Every line in the data below that includes "Магнит" belongs in the answer, copied as it stands.
● ● ● ● ● ● ●
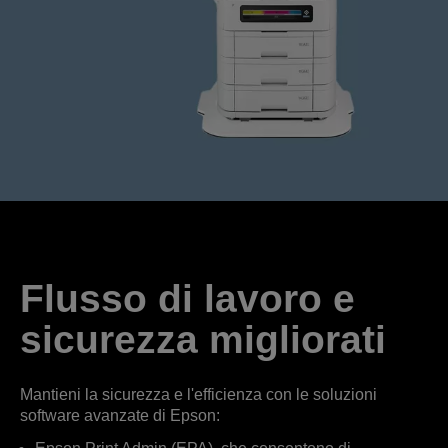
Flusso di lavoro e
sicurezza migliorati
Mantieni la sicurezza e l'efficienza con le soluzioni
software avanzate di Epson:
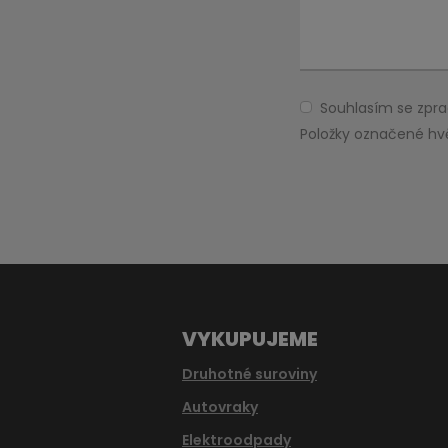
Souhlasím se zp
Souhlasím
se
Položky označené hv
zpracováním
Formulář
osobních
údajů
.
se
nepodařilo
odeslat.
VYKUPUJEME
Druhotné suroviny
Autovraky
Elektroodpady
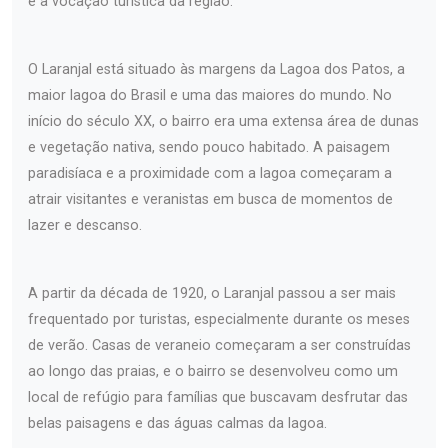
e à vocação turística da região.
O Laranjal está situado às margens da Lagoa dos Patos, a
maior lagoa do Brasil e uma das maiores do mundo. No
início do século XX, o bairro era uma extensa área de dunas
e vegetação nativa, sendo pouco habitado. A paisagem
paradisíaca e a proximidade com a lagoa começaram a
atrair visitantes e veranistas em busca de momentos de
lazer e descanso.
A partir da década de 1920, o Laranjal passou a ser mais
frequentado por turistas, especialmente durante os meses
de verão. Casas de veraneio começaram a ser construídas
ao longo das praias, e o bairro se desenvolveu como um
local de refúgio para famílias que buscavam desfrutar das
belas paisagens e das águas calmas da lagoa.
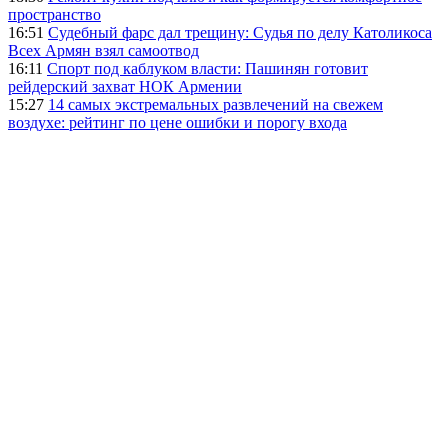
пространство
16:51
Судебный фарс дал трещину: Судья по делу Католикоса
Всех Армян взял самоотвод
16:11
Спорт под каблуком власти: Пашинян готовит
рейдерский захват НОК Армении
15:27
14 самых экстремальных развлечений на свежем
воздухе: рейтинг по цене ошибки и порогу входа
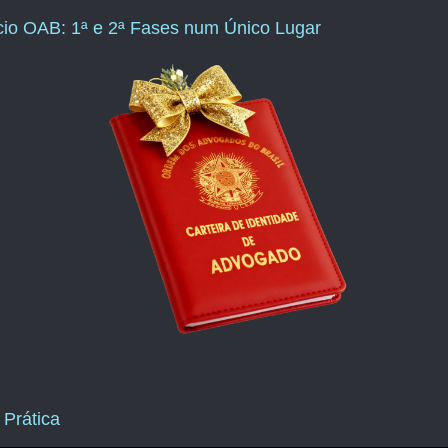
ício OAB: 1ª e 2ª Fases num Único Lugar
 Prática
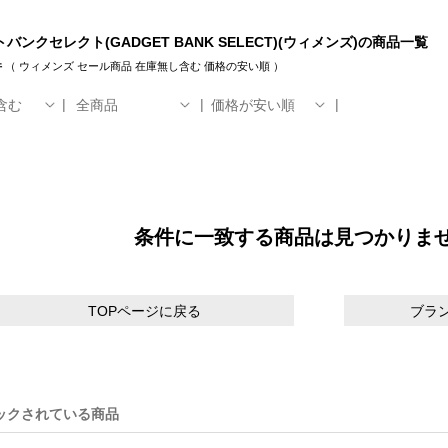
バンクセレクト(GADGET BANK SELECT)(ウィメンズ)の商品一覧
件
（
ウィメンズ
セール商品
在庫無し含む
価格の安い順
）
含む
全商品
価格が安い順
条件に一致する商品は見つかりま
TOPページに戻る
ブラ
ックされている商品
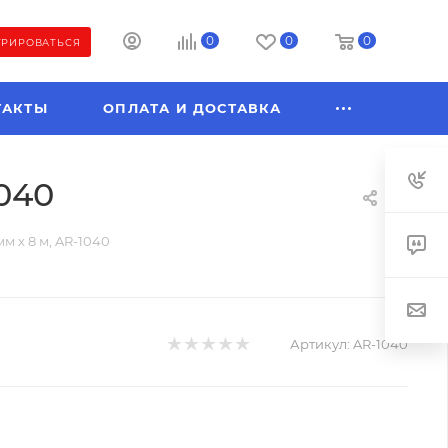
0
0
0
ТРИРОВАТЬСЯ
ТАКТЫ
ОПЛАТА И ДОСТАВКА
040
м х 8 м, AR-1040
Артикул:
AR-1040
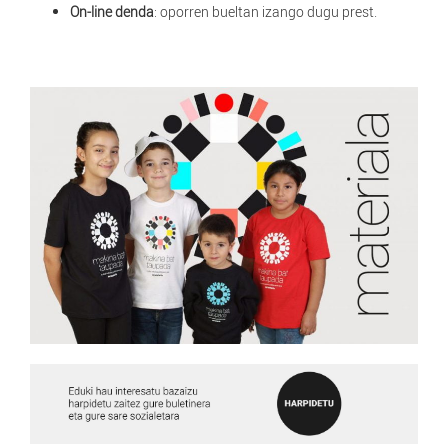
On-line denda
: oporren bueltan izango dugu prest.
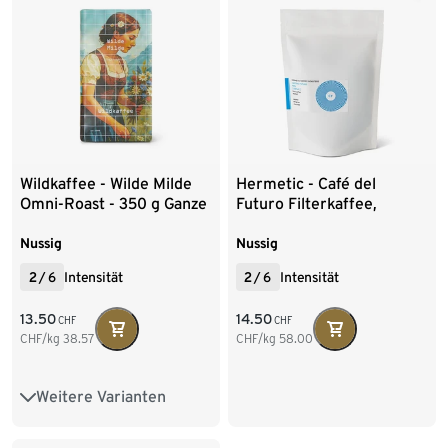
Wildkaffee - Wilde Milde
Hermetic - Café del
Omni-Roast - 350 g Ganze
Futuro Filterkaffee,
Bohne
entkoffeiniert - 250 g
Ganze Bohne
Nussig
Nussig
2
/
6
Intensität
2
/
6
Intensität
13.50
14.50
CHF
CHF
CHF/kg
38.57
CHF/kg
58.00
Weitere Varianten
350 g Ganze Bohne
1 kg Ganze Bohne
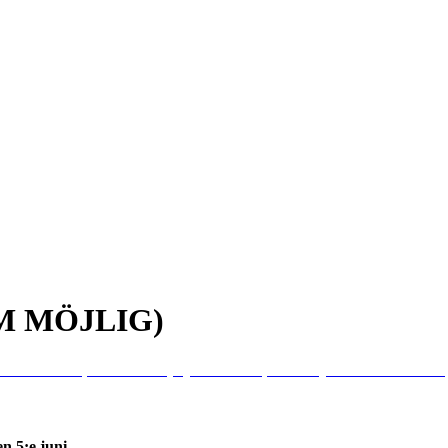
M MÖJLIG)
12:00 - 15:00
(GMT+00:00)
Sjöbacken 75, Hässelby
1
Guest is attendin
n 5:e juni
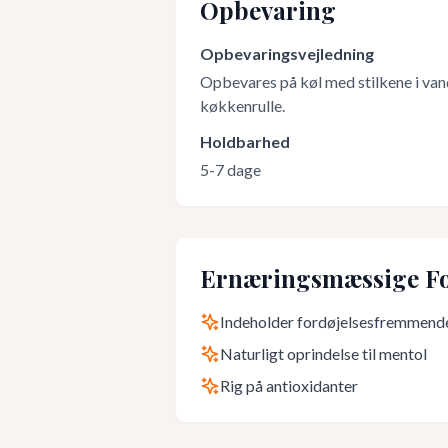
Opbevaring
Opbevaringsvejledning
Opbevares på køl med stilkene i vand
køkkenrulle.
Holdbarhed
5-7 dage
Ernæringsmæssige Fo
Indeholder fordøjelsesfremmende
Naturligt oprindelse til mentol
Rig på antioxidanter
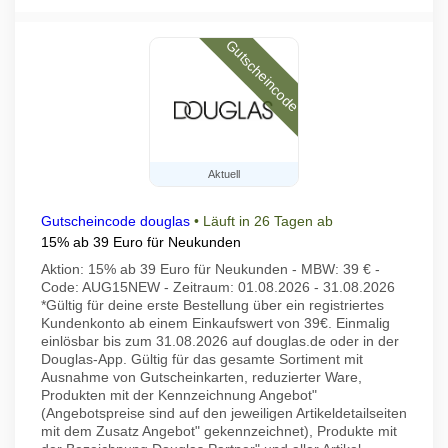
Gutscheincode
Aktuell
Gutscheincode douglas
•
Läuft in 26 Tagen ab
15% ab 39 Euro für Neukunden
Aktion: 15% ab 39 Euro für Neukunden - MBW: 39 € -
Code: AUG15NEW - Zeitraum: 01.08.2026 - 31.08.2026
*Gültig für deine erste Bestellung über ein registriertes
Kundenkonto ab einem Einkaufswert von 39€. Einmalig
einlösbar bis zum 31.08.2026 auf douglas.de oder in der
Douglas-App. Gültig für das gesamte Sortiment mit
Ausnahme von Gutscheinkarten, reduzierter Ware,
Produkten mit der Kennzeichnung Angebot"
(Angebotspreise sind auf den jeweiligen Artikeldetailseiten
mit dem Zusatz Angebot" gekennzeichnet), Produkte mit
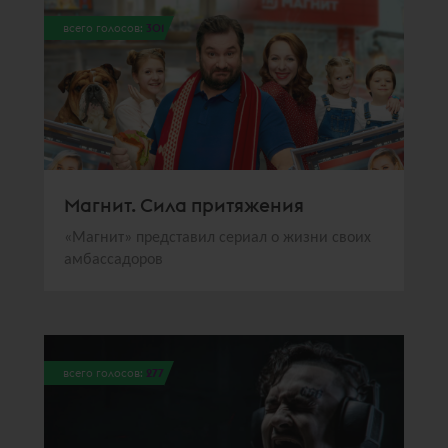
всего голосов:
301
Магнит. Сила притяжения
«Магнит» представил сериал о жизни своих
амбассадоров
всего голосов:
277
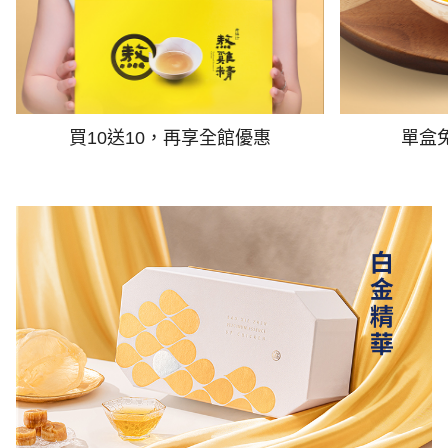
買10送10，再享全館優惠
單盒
● ● ● ● ● ● ●
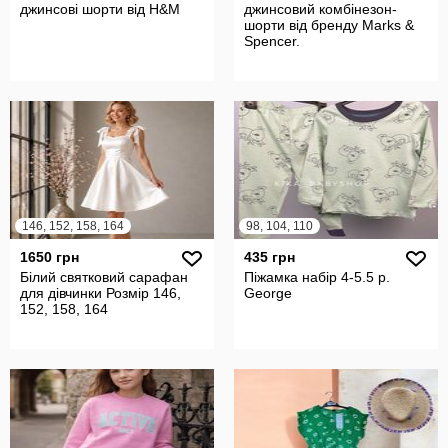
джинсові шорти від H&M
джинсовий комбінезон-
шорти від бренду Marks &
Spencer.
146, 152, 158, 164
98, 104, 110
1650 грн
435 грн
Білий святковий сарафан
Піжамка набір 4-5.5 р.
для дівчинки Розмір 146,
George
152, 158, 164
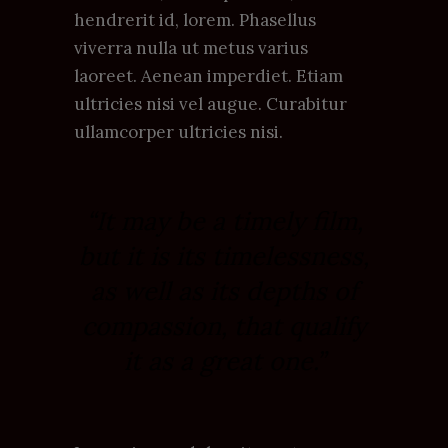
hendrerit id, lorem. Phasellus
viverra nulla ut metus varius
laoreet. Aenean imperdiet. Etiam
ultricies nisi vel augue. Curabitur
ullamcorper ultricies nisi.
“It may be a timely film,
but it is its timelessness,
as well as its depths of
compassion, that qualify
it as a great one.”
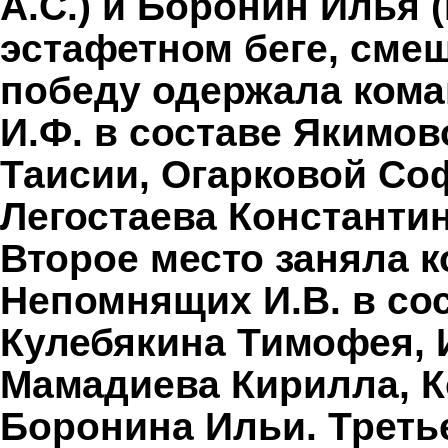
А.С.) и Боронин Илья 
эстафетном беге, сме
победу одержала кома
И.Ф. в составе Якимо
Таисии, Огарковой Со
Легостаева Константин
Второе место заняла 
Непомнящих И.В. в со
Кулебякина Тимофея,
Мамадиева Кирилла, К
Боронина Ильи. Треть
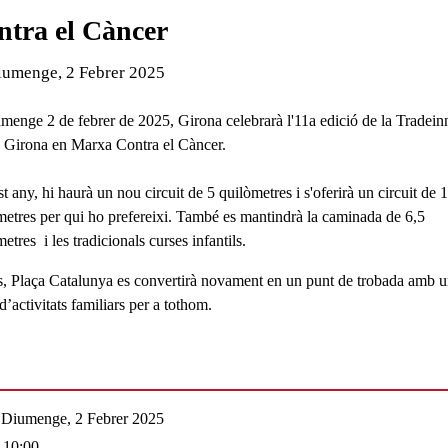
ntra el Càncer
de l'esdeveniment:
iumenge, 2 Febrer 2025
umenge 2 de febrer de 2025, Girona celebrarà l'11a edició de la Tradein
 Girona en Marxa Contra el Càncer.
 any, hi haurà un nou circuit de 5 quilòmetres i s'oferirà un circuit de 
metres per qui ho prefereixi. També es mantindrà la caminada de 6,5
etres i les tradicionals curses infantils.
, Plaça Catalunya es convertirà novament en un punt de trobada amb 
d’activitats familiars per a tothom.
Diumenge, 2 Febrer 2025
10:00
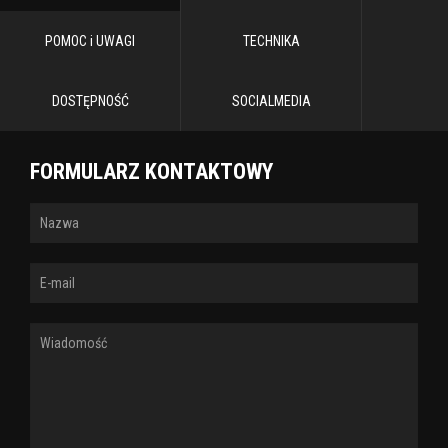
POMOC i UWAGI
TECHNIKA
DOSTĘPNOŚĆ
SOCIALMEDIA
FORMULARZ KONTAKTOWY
● ● ● ● ● ● ●
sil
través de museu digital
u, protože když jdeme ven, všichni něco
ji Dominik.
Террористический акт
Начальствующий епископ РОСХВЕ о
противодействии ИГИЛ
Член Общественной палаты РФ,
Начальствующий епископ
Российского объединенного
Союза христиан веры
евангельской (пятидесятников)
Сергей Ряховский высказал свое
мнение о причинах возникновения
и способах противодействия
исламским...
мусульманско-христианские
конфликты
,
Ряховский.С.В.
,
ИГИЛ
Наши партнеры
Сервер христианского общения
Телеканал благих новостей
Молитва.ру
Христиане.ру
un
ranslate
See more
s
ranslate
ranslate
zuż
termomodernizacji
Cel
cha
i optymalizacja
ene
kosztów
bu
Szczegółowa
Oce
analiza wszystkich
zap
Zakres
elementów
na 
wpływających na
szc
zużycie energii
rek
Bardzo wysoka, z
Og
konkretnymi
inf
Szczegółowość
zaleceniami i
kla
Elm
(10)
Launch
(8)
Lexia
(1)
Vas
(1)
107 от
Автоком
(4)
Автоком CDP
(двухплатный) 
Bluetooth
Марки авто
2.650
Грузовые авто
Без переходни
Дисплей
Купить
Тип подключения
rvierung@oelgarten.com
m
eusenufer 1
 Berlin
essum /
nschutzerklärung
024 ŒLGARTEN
● ● ● ● ● ● ●
◆ Written answer
Магнит. Сила притяжения
«Магнит» представил сериал о жизни своих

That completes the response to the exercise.